Average Q is a bad idea!
The quality (Q) score of a base indicates the sequencing
machine's estimated probability that the base call is wrong. Consider a read
with a given set of Q scores, and suppose the machine's Q scores are accurate.
Now consider a large sample of reads with the same Q scores, then the expected
number of errors is the average number of errors per read that we would find in
that sample of reads. This is roughly equivalent to the most likely number of
errors in the read, though the number of expected errors is not always an integer and can be less than one.

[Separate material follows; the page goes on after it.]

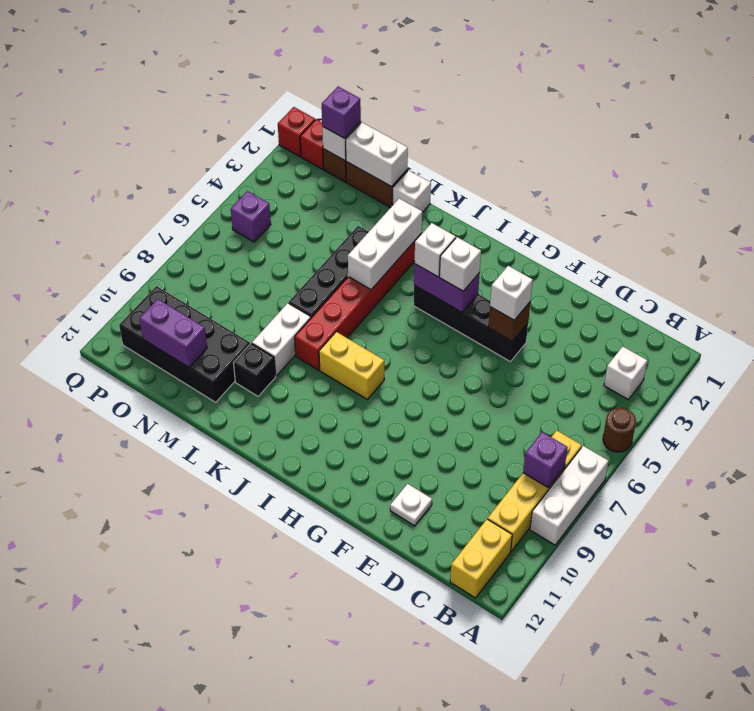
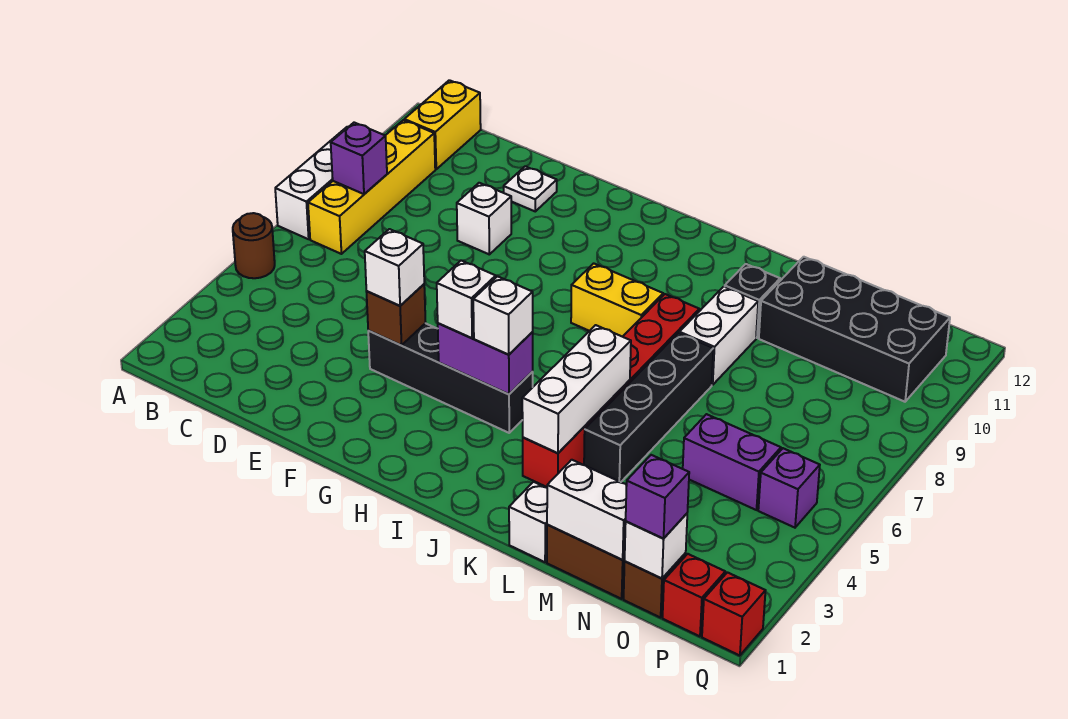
white 1x1 brick [604,347,647,400] -> white 1x1 brick moved to [457,183,511,254]
purple 1x2 brick [139,299,207,367] -> purple 1x2 brick moved to [683,414,781,510]

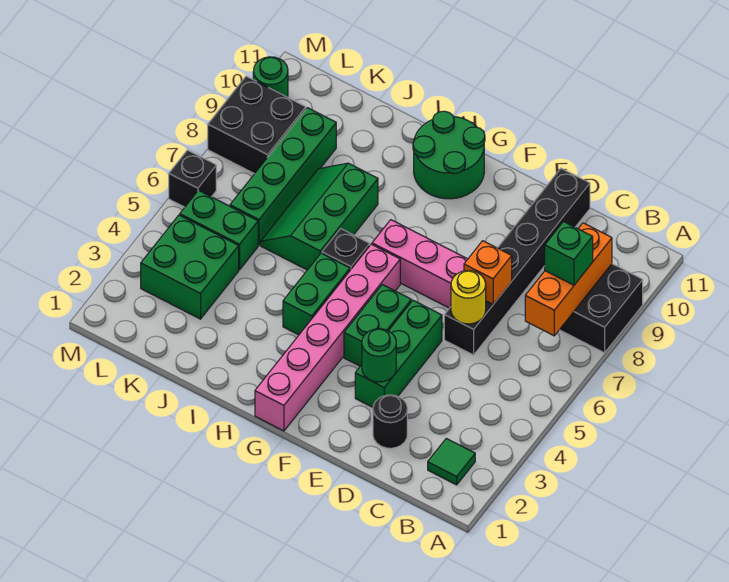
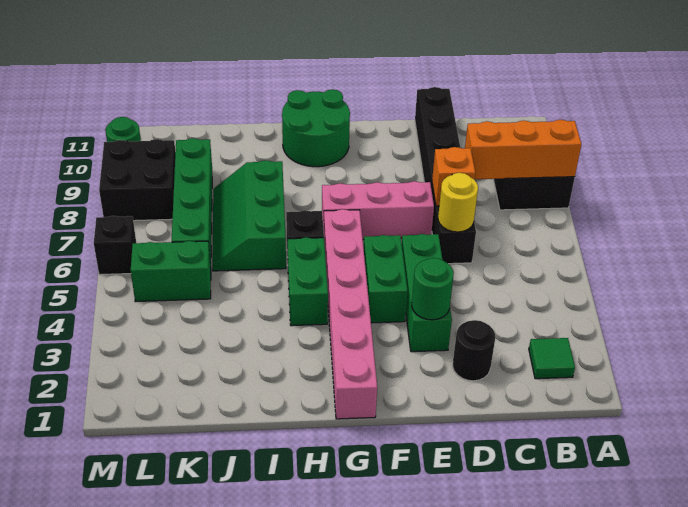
orange 1x3 brick [525,223,612,336] -> orange 1x3 brick turned to [465,120,581,179]
green 1x1 brick [545,222,593,285] -> none
green 2x2 brick [141,215,239,319] -> none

Take a simple example: a read of length two with
quality scores Q3 and Q40, corresponding to error probabilities P=0.5 and
P=0.0001. The base with Q3 is much more likely to have an error than the base
with Q40 (0.5/0.0001 = 5,000 times more likely), so we can ignore the Q40 base
to a good approximation. Consider a large sample of reads with (Q3, Q40), then
approximately half of them will have an error (because of the P=0.5 from the Q2
base). We express this by saying that the expected number of errors in a read
with quality scores (Q3, Q40) is 0.5.
As this example shows, low Q scores (high error
probabilities) dominate expected errors, but this information is lost by
averaging if low Qs appear in a read with mostly high Q scores. This explains
why expected errors is a much better indicator of read accuracy than average Q.